■ **PROBLEM REQUIREMENTS**
Emit the line that holds "cayenne pepper or" and all lines following it through the end of the data, verbatim, and nothing else.
========================================
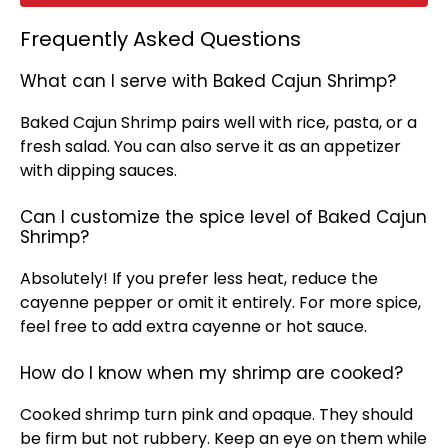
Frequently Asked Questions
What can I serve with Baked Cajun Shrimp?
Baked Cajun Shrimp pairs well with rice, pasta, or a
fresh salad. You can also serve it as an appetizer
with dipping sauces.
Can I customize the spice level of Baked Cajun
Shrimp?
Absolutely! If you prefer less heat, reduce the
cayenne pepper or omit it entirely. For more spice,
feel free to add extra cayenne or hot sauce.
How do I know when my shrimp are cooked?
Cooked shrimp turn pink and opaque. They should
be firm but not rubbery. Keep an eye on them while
========================================
■ **WORKED SOLUTION**
cayenne pepper or omit it entirely. For more spice,
feel free to add extra cayenne or hot sauce.
How do I know when my shrimp are cooked?
Cooked shrimp turn pink and opaque. They should
be firm but not rubbery. Keep an eye on them while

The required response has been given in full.